# 30ga Metal Ductwork Test



## Bill5866 (Sep 3, 2015)

New to this forum and thought I would post some testing I have done with 30ga ductwork. Long story short I bought 30ga instead of 26ga as that what I thought was being used not doing proper research. Then after doing research many said it would collapse, however a few said they used it. A couple eluded to using plywood rings to make it work. Being a hose dragger for 15+ years I didn't want to install this and have it collapse. So I decided to do testing first. My DC is a 3hp Jet 1900. Specs say 1900 CFM, 5629 FPM, 12.5 static pressure @ 8". My test set up was three 5' sections with a wye on the end so I could incorporate my vacuum relief. The relief valve did not work. There were blast gates at the end and before the wye. I used flex hose to connect to the DC. I made three 6" plywood rings and placed them around the pipe center of the joints. 
My testing sequence was A) plywood rings, open gate open vacuum, B) plywood rings closed gate, open vacuum, C) plywood rings closed gate, closed vacuum. Then repeat without the rings. The results were with the plywood rings there was no failure. When I tested without rings and the vacuum open and gate closed the pipe collapsed. Not totally, but significantly. It didn't collapse completely as there was some vacuum relief and it did bounce back when the DC gate was open. The first photo is the test set up. All the photos are with the DC running. The second tries to show the pipe distortion. The picture shows 1/2 of my wood ring to give an idea of the distortion.

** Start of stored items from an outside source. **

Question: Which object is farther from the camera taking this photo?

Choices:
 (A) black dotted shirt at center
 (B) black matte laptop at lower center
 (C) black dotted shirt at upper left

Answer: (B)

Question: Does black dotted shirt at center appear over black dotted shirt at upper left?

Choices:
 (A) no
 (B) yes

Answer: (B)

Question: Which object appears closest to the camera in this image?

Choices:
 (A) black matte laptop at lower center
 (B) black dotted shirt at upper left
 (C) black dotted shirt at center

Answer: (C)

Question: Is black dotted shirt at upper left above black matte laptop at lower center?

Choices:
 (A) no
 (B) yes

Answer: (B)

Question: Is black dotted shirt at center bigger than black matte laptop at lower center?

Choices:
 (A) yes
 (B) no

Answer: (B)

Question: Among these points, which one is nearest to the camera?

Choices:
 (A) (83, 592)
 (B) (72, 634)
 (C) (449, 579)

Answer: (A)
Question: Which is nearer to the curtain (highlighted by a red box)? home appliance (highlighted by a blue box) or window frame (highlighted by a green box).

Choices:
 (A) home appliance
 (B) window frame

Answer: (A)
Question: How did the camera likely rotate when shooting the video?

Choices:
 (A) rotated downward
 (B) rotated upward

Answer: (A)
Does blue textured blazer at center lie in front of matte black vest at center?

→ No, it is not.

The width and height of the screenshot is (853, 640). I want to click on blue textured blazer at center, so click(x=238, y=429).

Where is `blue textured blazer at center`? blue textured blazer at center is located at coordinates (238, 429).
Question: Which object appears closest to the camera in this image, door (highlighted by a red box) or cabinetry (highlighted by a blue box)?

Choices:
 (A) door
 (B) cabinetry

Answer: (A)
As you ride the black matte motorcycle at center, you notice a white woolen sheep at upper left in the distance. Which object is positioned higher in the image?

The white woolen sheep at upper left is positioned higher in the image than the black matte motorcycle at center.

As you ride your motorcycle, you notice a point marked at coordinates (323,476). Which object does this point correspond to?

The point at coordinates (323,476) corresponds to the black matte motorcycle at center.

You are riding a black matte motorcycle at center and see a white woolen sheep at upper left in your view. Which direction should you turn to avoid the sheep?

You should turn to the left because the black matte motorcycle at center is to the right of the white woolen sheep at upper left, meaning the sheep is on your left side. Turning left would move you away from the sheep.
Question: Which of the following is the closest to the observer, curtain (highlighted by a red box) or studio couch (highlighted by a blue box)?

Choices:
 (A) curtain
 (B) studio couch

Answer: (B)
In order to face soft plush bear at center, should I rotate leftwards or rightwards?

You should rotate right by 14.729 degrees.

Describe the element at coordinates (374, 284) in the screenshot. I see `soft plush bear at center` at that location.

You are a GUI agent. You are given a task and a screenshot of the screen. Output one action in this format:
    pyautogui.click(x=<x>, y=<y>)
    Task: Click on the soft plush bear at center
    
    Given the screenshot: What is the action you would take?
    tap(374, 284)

I then expanded the test using 5 horizontal and 1 vertical duct, no vacuum relief. In this test I slammed the gate shut to simulate a sudden blockage. The horizontal pipe again collapsed without the rings, but no permanent set. However to my surprise the vertical duct did take a set. 
















I replaced the vertical and added plywood rings and repeated without damage. Also during the testing the orientation of the seam showed importance. When the seams were inline the duct collapsed easily. When I rotated the seams 90 degrees the pipe didn't collapse when shutting the gate normally. 

I am not recommending the use of 30ga, but just providing information. I have installed the 30ga with plywood rings and I have not seen any problems. I will post the installation later. Sorry for sideways pictures but can not figure out how to change.


----------



## Oneal-Woodworking (Apr 14, 2013)

By plywood rings - Do you mean the plywood rings holding the pipe up?

Also, Is that 4" pipe?

Just curious - Thanks for sharing your test results. :yes:


----------



## Bill5866 (Sep 3, 2015)

By plywood rings I took a 8" square piece of plywood and cut a 6" hole in it. The duct is all 6".


----------



## Oneal-Woodworking (Apr 14, 2013)

Bill5866 said:


> By plywood rings I took a 8" square piece of plywood and cut a 6" hole in it. The duct is all 6".


 
I follow now. :yes:

Appreciate you posting your results. Stuff like this is what helps me learn... :thumbsup:


----------